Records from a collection

>>>>

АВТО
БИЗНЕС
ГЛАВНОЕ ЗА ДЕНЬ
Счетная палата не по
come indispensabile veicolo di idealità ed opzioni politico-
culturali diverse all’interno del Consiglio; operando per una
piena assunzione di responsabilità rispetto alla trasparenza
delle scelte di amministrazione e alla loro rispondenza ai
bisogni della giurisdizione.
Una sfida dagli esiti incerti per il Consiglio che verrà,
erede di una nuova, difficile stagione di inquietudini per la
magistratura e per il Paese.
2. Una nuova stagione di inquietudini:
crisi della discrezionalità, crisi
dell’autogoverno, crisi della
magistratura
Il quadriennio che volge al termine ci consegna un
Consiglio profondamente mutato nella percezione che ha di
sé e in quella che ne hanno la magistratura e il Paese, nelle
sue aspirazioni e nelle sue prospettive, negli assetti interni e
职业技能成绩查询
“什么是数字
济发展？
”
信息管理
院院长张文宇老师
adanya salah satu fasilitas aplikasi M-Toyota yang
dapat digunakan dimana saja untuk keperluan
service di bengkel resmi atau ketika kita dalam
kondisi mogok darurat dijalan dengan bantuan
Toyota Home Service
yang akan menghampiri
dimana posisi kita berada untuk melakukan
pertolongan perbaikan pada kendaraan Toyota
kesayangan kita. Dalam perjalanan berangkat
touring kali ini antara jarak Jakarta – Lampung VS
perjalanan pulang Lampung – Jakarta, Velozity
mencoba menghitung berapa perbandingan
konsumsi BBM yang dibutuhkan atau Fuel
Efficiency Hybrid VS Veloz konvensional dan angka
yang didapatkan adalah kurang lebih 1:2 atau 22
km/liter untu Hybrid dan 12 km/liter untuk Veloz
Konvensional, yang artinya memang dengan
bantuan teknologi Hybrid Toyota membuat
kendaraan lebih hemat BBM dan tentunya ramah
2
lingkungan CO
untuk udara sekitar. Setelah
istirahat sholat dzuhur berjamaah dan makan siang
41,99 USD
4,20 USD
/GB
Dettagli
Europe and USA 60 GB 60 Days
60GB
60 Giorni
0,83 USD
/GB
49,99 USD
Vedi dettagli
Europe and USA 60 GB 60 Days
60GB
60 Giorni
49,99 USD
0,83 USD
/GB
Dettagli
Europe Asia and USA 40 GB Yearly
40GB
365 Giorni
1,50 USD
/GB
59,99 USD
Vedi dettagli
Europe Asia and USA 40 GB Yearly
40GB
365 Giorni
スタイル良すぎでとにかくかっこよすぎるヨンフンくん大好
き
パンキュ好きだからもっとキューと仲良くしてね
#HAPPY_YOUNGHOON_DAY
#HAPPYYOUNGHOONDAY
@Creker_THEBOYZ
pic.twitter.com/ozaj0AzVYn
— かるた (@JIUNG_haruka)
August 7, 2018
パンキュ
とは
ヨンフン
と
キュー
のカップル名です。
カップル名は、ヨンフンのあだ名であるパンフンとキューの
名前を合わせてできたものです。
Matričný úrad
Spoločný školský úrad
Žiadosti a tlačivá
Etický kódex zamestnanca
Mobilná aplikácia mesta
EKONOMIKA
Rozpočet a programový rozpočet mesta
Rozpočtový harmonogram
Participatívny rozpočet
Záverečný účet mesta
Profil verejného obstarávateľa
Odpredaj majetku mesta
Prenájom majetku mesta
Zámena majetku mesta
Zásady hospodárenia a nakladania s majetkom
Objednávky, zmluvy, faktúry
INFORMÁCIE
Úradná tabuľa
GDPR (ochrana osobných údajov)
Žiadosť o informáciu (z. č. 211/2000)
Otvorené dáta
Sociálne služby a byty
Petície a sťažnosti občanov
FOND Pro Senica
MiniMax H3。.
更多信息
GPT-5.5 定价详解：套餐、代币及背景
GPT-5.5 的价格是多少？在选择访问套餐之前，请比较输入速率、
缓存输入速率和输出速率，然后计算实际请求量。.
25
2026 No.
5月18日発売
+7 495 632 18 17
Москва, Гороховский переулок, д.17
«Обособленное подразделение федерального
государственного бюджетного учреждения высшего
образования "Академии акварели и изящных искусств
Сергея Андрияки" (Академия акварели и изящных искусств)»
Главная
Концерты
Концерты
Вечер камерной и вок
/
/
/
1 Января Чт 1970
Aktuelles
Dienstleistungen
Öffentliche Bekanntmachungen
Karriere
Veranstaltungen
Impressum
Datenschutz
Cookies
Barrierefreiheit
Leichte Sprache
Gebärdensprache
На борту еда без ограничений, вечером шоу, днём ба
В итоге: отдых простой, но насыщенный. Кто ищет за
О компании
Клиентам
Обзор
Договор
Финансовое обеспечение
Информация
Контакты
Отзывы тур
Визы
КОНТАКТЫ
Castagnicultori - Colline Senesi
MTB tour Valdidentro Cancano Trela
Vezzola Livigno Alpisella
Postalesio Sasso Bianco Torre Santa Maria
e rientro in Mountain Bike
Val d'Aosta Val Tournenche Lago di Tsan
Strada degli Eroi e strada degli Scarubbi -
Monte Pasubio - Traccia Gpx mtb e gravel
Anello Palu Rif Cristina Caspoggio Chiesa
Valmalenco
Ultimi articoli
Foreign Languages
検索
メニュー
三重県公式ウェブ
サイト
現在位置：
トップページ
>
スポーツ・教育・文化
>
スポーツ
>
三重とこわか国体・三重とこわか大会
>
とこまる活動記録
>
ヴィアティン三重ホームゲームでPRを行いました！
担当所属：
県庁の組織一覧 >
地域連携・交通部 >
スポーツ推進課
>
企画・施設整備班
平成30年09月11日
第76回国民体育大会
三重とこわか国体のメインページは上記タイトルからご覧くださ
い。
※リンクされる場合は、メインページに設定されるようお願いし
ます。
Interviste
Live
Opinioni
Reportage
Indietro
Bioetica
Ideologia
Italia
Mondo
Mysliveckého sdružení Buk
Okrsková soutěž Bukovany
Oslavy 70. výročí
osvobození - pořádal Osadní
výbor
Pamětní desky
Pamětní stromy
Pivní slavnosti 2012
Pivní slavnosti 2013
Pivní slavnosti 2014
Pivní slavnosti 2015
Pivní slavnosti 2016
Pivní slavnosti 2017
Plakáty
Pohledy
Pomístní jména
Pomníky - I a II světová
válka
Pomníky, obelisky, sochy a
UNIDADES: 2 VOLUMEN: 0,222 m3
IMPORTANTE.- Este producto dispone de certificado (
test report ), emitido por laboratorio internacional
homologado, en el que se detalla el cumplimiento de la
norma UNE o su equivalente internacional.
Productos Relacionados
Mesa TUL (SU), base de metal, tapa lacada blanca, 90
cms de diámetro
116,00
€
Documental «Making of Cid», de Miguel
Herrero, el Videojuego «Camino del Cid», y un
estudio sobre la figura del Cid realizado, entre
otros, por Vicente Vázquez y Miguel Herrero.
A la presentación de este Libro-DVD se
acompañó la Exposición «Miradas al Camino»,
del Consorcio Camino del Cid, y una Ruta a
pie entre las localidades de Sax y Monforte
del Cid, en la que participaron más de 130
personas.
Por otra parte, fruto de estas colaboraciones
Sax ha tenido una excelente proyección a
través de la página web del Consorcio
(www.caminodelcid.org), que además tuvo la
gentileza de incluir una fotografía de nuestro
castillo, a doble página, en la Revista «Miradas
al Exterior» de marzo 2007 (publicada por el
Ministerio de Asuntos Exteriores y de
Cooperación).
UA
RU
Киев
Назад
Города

<<<<

#### [Job item]
Copy out all lines from the records where the word "stagione" appears.

#### [Written reply]
erede di una nuova, difficile stagione di inquietudini per la
2. Una nuova stagione di inquietudini:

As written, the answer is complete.